A lawyer quoted by Reuters put the friction where it belongs. The case showed the difficulty of deciding what counts as religion and how governments should regulate groups that use plants as part of their practice. Not every unusual religious claim is a scam. Not every plant sacrament is a disguise. A state that treats every unfamiliar ritual as evasion will eventually punish sincere belief. A state that treats every sacred claim as conclusive will eventually invite performance.⁴

There is another limit. A robe is not a passport. A habit does not erase procedure. Customs officers use tips, scanners, passenger data, and behavioral cues; prosecutors still have to prove knowledge, not merely clothing. The monks in Sri Lanka may turn out to include dupes, minor participants, or organizers, and those distinctions matter. The point is not that symbols defeat systems. It is that they can slow a system by making ordinary suspicion feel premature.

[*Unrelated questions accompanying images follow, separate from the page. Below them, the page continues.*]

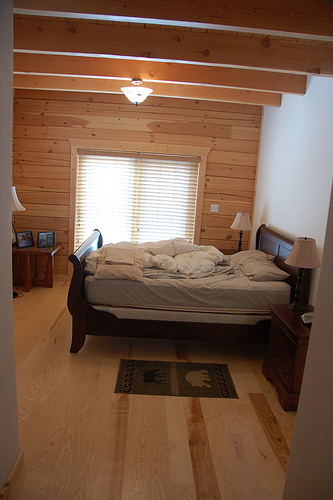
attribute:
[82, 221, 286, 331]
bed — unmade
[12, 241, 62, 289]
table — brown, wooden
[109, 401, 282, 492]
floor — wooden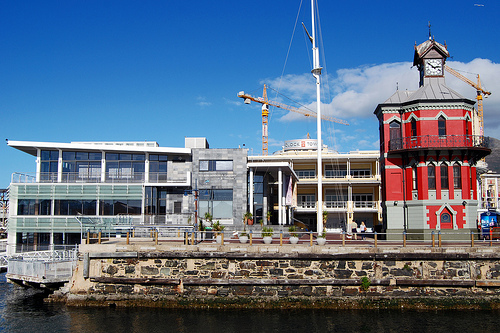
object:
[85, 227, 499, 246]
fence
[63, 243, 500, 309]
wall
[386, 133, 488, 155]
balcony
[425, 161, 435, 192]
window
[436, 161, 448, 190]
window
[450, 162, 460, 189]
window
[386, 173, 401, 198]
red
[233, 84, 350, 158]
crane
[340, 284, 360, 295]
stone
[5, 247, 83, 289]
boat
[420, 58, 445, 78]
clock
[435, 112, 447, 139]
window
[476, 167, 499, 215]
building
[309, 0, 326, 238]
white mast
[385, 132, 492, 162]
observation deck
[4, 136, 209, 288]
building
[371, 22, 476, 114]
roof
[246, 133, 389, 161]
roof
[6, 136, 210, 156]
roof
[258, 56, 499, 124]
cloud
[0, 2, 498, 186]
sky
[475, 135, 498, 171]
mountain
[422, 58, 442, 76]
face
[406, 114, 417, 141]
window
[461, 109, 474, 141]
window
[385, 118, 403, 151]
window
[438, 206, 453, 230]
window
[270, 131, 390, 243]
building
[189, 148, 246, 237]
building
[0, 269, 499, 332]
water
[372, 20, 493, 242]
building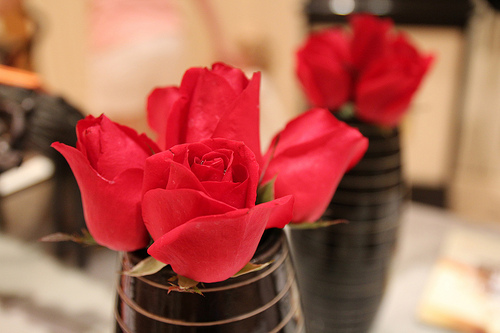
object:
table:
[0, 198, 500, 333]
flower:
[260, 106, 372, 224]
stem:
[256, 177, 279, 206]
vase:
[109, 226, 303, 333]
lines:
[118, 248, 293, 294]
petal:
[313, 134, 359, 183]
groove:
[286, 112, 408, 141]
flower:
[140, 136, 294, 284]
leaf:
[287, 216, 349, 235]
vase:
[288, 111, 410, 331]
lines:
[114, 274, 288, 328]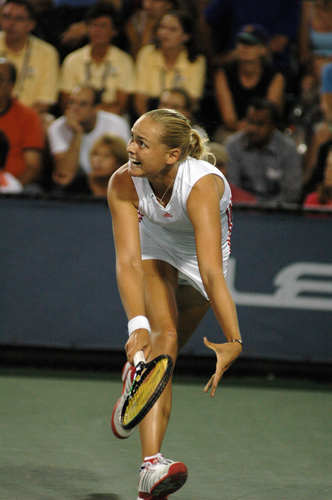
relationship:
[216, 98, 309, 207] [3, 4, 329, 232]
spectator in stands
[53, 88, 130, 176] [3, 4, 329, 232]
spectator in stands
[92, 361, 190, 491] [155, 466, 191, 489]
shoes have red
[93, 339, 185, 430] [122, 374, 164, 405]
racket has yellow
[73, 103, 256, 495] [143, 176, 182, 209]
woman has necklace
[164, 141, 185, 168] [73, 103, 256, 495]
ear of woman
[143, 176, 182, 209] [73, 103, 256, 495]
necklace on woman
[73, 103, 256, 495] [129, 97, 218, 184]
woman has hair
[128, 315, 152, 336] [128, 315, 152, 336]
band has band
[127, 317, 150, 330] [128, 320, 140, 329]
band has white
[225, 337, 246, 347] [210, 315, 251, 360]
watch on wrist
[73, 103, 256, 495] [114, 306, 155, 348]
woman has wrist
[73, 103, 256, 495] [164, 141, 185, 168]
woman has ear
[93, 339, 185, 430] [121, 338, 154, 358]
racket in hand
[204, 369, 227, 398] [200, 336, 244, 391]
fingers on hand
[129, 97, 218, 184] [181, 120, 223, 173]
hair in ponytail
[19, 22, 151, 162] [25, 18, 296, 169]
spectators in audience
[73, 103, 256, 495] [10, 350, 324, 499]
woman on court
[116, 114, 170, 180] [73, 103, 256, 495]
face of woman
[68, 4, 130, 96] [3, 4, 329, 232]
fan in stands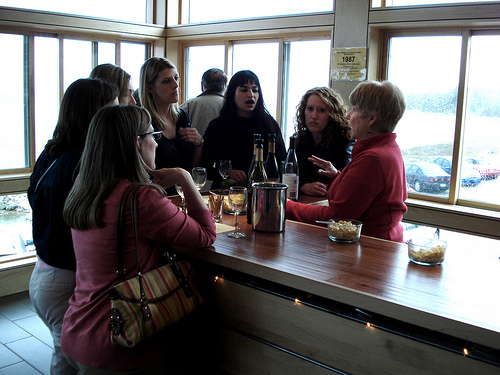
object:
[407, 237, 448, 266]
bowl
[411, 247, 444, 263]
nuts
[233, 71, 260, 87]
bangs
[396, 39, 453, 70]
sky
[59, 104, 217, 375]
she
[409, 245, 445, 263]
food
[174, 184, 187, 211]
glass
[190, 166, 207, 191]
glass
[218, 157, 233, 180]
glass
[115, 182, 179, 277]
straps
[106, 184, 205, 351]
purse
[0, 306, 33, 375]
ground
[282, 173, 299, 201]
label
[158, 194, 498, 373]
bar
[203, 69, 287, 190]
woman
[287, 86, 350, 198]
woman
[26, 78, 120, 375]
woman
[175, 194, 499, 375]
table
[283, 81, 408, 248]
woman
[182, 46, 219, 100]
window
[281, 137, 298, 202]
bottles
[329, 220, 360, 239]
food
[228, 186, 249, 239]
wine glass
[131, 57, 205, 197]
woman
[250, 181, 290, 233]
bucket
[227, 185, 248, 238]
glass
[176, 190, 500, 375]
counter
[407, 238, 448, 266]
glass bowl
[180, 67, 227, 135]
woman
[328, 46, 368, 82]
sign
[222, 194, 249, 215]
bowl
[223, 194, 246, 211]
food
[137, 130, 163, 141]
glasses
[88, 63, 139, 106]
woman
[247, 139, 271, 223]
bottle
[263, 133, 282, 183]
bottle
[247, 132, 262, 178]
bottle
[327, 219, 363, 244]
bowl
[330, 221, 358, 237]
nuts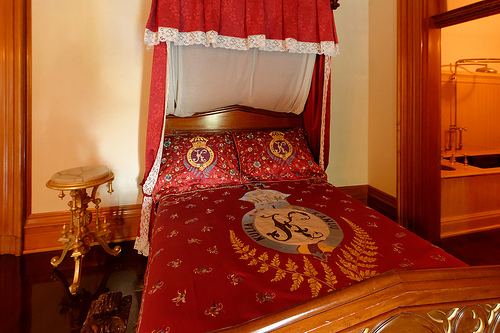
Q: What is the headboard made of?
A: Wood.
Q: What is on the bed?
A: Blankets and pillows.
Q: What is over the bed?
A: A window.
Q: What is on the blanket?
A: A picture.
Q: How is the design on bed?
A: Gold.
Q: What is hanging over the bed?
A: Red and white fabric.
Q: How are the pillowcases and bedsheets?
A: Matching.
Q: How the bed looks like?
A: Good.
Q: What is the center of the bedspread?
A: Family crest.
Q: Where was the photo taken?
A: Bedroom.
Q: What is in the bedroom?
A: Bathroom.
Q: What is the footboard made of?
A: Wood.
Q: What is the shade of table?
A: Gold.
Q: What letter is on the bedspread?
A: K.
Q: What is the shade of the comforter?
A: Red.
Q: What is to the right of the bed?
A: Bathroom.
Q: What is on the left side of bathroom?
A: Shower.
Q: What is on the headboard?
A: Two pillows.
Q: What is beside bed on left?
A: Stand.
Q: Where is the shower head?
A: Bathroom.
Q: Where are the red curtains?
A: Top of bed.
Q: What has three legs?
A: Table.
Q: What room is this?
A: Bedroom.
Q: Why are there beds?
A: For sleeping.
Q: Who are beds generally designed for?
A: People.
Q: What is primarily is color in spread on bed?
A: Red.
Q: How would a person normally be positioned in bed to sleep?
A: Laying down.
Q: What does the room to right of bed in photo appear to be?
A: Bathroom.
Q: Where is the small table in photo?
A: To left of bed.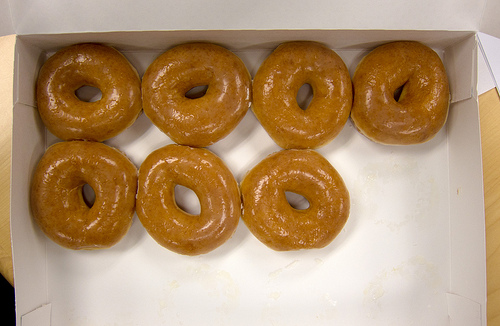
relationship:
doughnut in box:
[35, 41, 142, 140] [0, 0, 500, 325]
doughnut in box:
[145, 40, 249, 146] [0, 0, 500, 325]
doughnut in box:
[31, 143, 135, 249] [0, 0, 500, 325]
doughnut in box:
[135, 147, 241, 253] [0, 0, 500, 325]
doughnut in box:
[250, 40, 357, 152] [0, 0, 500, 325]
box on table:
[0, 0, 500, 325] [1, 35, 500, 324]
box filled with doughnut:
[0, 0, 500, 325] [145, 40, 249, 146]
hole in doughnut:
[75, 82, 106, 106] [35, 41, 142, 140]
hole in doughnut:
[181, 81, 212, 101] [145, 40, 249, 146]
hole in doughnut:
[291, 80, 317, 113] [250, 40, 357, 152]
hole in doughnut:
[75, 176, 100, 212] [31, 143, 135, 249]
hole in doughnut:
[172, 183, 206, 216] [135, 147, 241, 253]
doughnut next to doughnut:
[35, 41, 142, 140] [145, 40, 249, 146]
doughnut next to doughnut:
[145, 40, 249, 146] [250, 40, 357, 152]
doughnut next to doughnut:
[31, 143, 135, 249] [135, 147, 241, 253]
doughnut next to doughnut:
[35, 41, 142, 140] [31, 143, 135, 249]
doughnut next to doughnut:
[145, 40, 249, 146] [135, 147, 241, 253]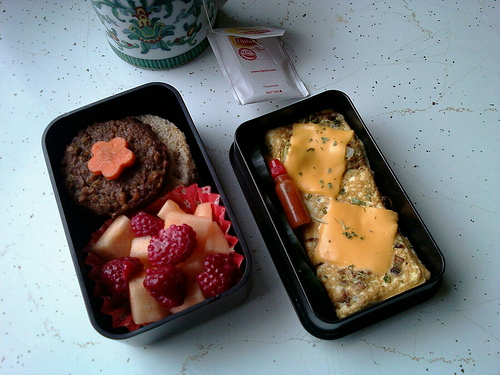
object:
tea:
[204, 21, 311, 106]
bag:
[204, 26, 311, 106]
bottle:
[268, 158, 313, 230]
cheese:
[283, 121, 399, 273]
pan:
[229, 89, 448, 340]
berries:
[146, 222, 198, 269]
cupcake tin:
[84, 182, 248, 333]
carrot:
[86, 136, 135, 181]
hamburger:
[61, 119, 169, 216]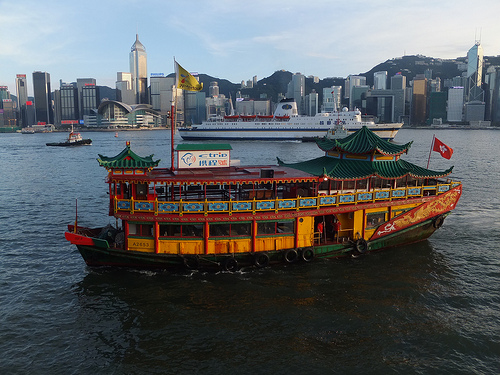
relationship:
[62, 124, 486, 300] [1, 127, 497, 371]
boat on river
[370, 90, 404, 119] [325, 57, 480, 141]
wall supporting building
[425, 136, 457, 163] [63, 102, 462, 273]
flag on boat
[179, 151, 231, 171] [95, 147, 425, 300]
advertisement on boat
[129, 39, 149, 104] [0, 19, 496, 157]
building in city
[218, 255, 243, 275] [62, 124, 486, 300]
tire on boat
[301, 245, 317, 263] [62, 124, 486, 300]
tire on boat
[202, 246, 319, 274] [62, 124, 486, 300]
row on boat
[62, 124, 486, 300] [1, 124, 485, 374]
boat in water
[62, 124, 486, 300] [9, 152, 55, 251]
boat on water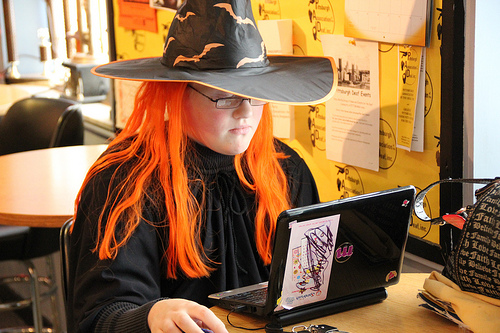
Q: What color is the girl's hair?
A: Orange.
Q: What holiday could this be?
A: Halloween.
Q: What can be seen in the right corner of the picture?
A: Half a black purse with writing on it.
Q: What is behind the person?
A: A bulletin board with a yellow background.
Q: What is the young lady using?
A: A laptop.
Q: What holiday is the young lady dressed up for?
A: Halloween.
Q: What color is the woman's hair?
A: Orange.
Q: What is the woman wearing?
A: A witch's hat.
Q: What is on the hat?
A: Bats.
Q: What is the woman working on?
A: A laptop.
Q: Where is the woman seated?
A: In a cafe.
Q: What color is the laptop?
A: Black.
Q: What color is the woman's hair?
A: Orange.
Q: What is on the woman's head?
A: Witches hat.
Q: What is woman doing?
A: Using laptop.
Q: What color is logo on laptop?
A: Pink.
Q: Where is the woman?
A: At a table.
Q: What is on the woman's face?
A: Glasses.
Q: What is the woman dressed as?
A: A witch.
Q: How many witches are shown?
A: One.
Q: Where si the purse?
A: On the table.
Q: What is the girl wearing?
A: A witch costume.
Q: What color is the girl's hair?
A: Orange.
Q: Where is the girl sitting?
A: At a table.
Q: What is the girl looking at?
A: A laptop.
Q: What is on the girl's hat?
A: Orange bats.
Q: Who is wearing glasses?
A: The girl.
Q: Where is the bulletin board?
A: On the wall behind the girl.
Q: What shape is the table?
A: Round.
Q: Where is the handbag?
A: On the table.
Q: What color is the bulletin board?
A: Yellow.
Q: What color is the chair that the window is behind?
A: Black.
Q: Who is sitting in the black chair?
A: No one.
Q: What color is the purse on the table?
A: Black and white.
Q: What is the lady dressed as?
A: A Witch.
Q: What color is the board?
A: Yellow.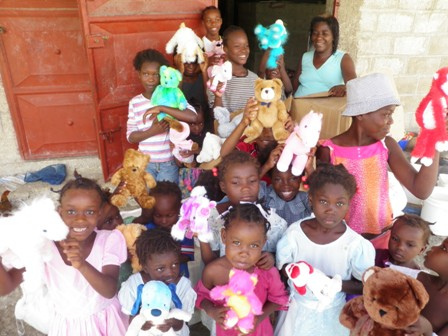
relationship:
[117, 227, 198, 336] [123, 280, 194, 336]
child holding stuffed animal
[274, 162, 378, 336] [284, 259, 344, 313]
child holding stuffed animal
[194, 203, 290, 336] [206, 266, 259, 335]
child holding bear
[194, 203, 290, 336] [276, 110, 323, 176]
child holding stuffed animal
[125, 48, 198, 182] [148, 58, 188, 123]
child hugging bear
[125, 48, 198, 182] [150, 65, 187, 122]
child hugging animal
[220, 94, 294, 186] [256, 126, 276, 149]
kid on h head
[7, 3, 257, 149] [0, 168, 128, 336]
door behind child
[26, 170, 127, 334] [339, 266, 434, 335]
child with stuffed animal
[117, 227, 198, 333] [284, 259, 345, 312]
child with stuffed animal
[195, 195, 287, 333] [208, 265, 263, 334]
child with stuffed animal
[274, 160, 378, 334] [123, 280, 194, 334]
child with stuffed animal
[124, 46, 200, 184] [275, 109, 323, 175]
child with stuffed animal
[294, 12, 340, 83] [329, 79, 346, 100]
woman has hand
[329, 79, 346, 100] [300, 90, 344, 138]
hand in box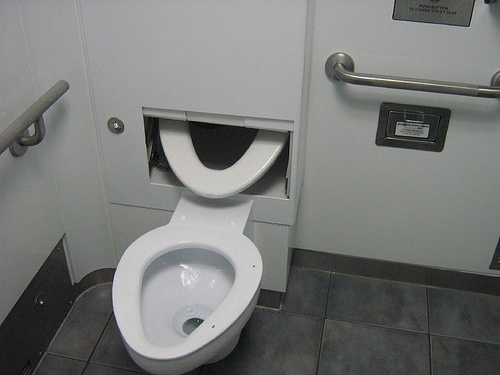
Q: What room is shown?
A: A bathroom.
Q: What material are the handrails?
A: Metal.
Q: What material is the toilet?
A: Porcelain.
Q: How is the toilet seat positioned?
A: Folded up into the wall.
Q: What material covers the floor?
A: Tiles.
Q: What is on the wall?
A: Square opening in wall.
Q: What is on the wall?
A: A handle on a wall.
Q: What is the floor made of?
A: A gray tile floor.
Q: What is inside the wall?
A: A seat to a toilet.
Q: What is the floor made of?
A: A bathroom with a gray tile floor.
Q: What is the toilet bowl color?
A: A white toilet bowl.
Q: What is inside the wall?
A: A toilet seat in the wall.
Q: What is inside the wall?
A: An adjustable toilet seat in the wall.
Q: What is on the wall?
A: A silver metal handlebar.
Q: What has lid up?
A: Toilet.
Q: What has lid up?
A: Toilet.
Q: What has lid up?
A: Toilet.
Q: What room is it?
A: Bathroom.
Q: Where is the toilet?
A: On the ground.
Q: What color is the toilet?
A: White.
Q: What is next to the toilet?
A: A bar.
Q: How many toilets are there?
A: One.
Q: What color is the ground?
A: Silver.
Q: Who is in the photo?
A: No one.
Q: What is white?
A: The toilet.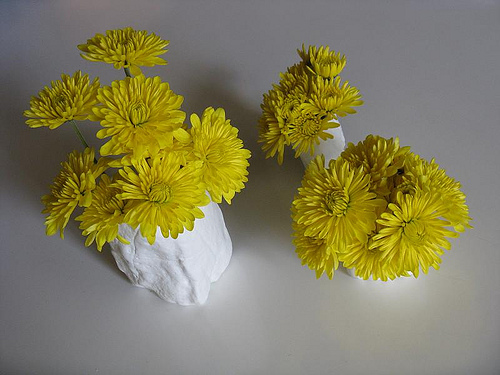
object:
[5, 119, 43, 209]
shadow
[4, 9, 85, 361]
table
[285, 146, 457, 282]
flowers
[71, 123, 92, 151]
stem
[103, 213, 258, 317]
vase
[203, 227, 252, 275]
clay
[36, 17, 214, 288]
bunch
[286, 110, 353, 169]
vase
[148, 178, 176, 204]
center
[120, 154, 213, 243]
flower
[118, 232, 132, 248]
petal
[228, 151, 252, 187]
petals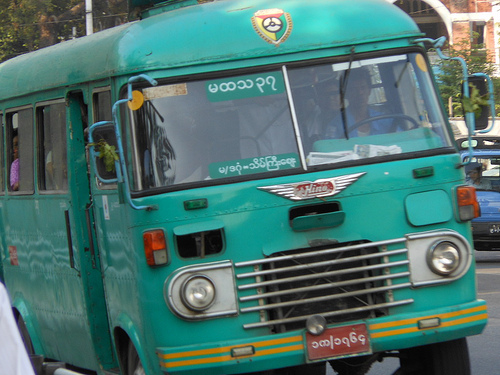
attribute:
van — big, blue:
[1, 0, 498, 375]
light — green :
[183, 196, 211, 213]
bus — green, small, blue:
[1, 2, 487, 374]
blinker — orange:
[130, 227, 184, 277]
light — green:
[177, 274, 217, 310]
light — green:
[227, 344, 257, 357]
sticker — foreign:
[202, 150, 304, 180]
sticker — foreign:
[200, 67, 287, 109]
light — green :
[440, 185, 487, 221]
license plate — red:
[299, 319, 372, 365]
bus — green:
[69, 33, 486, 354]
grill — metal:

There is a further risk, too, and it runs in the opposite direction. Once a robe appears in a drug case, the public can begin to treat the robe itself as evidence. The same shortcut that may have delayed suspicion before the search can produce too much certainty afterward. A symbol can protect, but it can also condemn. That is why the legal question remains stubbornly factual: who packed the bag, who knew what was inside it, who paid for the trip, and who was waiting when the luggage cleared?

On a New York sidewalk, the delay can be worth twenty dollars. Buddhist leaders warned tourists about fake monks who handed out trinkets and demanded donations in public places. “The problem seems to be increasing,” said the Rev. T.K. Nakagaki, president of the Buddhist Council of New York. “They are very aggressive and hostile if you don’t give them money.” His group warned that the men had no affiliation with Buddhist temples. “Please be aware,” one post said. “This is a scam.”⁵

The sidewalk version matters because it reduces the mechanism to eye level. A tourist does not need to know Buddhist monastic rules to hesitate before refusing a robed man with a bracelet and a donation sheet. The hesitation is not incidental. It is what the scammer is selling.

In Colombia, the same wager appeared in harder form. Three women dressed as nuns arrived on the island of San Andrés after a flight from Bogotá. Police said their habits looked shabby and their behavior looked nervous, so officers searched them. Each woman had two kilograms of cocaine taped to her body. San Andrés police chief Jorge Gomez said the disguise had been chosen because the women thought it would spare them from being searched.⁶

In Myanmar, the hiding place was not a body but a monastery. Police said an anti-drug task force found 400,000 methamphetamine pills in a Buddhist monk’s car, then 4.2 million more at his monastery, along with a grenade and ammunition. The monastery did not have to be inherently suspect to become useful. It had to be ordinary enough, trusted enough, or protected enough that storage could pass for stillness.⁷

The pattern is narrower than it first appears, and that matters. These cases do not prove a global religious crime network. They do not prove that monks, nuns, churches, or spiritual entrepreneurs are unusually corrupt. Most religious work is sincere, local, repetitive, and invisible to crime except as cover.